My father’s name was Alfred, but his family called him Red, and his Naval Academy moniker was Rosie [by which he was known for the rest of his life]. Bestowing his unused name on our new puppy, he joked that Alfred-the-dog “could sign checks while (Rosie) was at sea”; and thereby hangs a tale. During the Korean War, my father’s ship [a Destroyer] was catastrophically damaged [either mined or torpedoed], and the initial news reports listed Rosie among the dead. We found out the next day, via cryptic telegram, that he was alive. In fact, he had been instrumental in saving the ship [he couldn’t swim]; and was then given a command of his own [a Destroyer Escort, which, years later, “starred” as the USS Kornblatt in the film Don’t Give Up the Ship]. Meanwhile, when Rosie finally got some shore leave in California, between deployments, we went to visit family friends in Hollywood, just in time for an earthquake! Not a huge one, mind you; but it made a lasting impression on my young [3 or 4-year old] psyche.

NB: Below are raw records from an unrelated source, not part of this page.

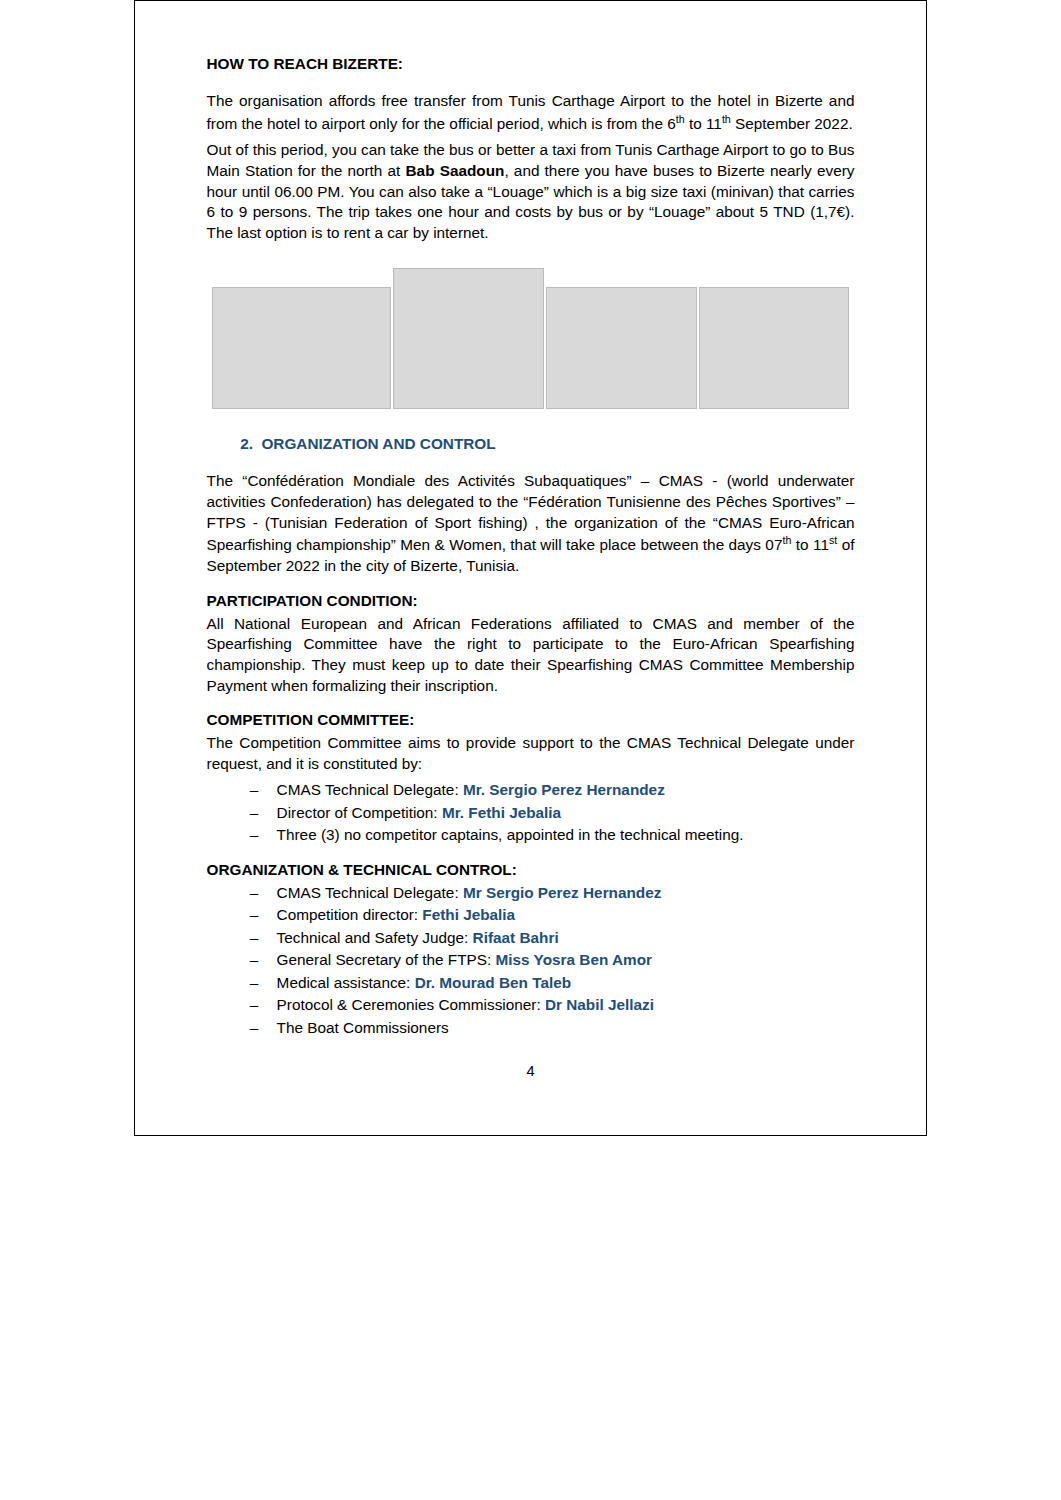HOW TO REACH BIZERTE:
The organisation affords free transfer from Tunis Carthage Airport to the hotel in Bizerte and from the hotel to airport only for the official period, which is from the 6th to 11th September 2022.
Out of this period, you can take the bus or better a taxi from Tunis Carthage Airport to go to Bus Main Station for the north at Bab Saadoun, and there you have buses to Bizerte nearly every hour until 06.00 PM. You can also take a “Louage” which is a big size taxi (minivan) that carries 6 to 9 persons. The trip takes one hour and costs by bus or by “Louage” about 5 TND (1,7€). The last option is to rent a car by internet.
2. ORGANIZATION AND CONTROL
The “Confédération Mondiale des Activités Subaquatiques” – CMAS - (world underwater activities Confederation) has delegated to the “Fédération Tunisienne des Pêches Sportives” – FTPS - (Tunisian Federation of Sport fishing) , the organization of the “CMAS Euro-African Spearfishing championship” Men & Women, that will take place between the days 07th to 11st of September 2022 in the city of Bizerte, Tunisia.
PARTICIPATION CONDITION:
All National European and African Federations affiliated to CMAS and member of the Spearfishing Committee have the right to participate to the Euro-African Spearfishing championship. They must keep up to date their Spearfishing CMAS Committee Membership Payment when formalizing their inscription.
COMPETITION COMMITTEE:
The Competition Committee aims to provide support to the CMAS Technical Delegate under request, and it is constituted by:
CMAS Technical Delegate: Mr. Sergio Perez Hernandez
Director of Competition: Mr. Fethi Jebalia
Three (3) no competitor captains, appointed in the technical meeting.
ORGANIZATION & TECHNICAL CONTROL:
CMAS Technical Delegate: Mr Sergio Perez Hernandez
Competition director: Fethi Jebalia
Technical and Safety Judge: Rifaat Bahri
General Secretary of the FTPS: Miss Yosra Ben Amor
Medical assistance: Dr. Mourad Ben Taleb
Protocol & Ceremonies Commissioner: Dr Nabil Jellazi
The Boat Commissioners
4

From then on, I was prone to nightmares [especially when my father was about to deploy] in which earthquakes and explosions at sea were combined to harrowing effect; and I developed a nifty knack for the Hitchcock-victim-scream, thereby waking up the whole household. When I was turning 8, an Academy classmate of Rosie’s, stationed with us in Newport, had a purebred Cocker Spaniel who had just had 3 puppies; and we got Alfred, whose job it was to keep watch over me by night, so that the rest of them could get some sleep.
Some years later, when both our family and Alfred’s dam’s family had moved to Annapolis, we took him to see his mother, who barked with disdain and chased him into the Bay. By then it had become clear that Alfred’s sire was not her usual purebred Spaniel mate, but Dusty [a mix of Chow, Spitz, and Husky, who could apparently scale a 6-foot fence]. What a sweet-tempered dog he turned out to be, though. More significantly, he served as a Transitional Object for me [a living teddy], to stand in loco paternis, when his namesake was away at sea. He had hybrid vigor and lived to be 18, spending many of those years interacting with the bellicose Ying Tong, whom he never stopped trying to befriend.
So, this is a second answer to Sendak’s question, “How do children survive?” When their parents are physically, emotionally, or otherwise unavailable to protect them, children rely on the comforting presence of animals [imaginary, stuffed, or real] to help them through the rough stuff.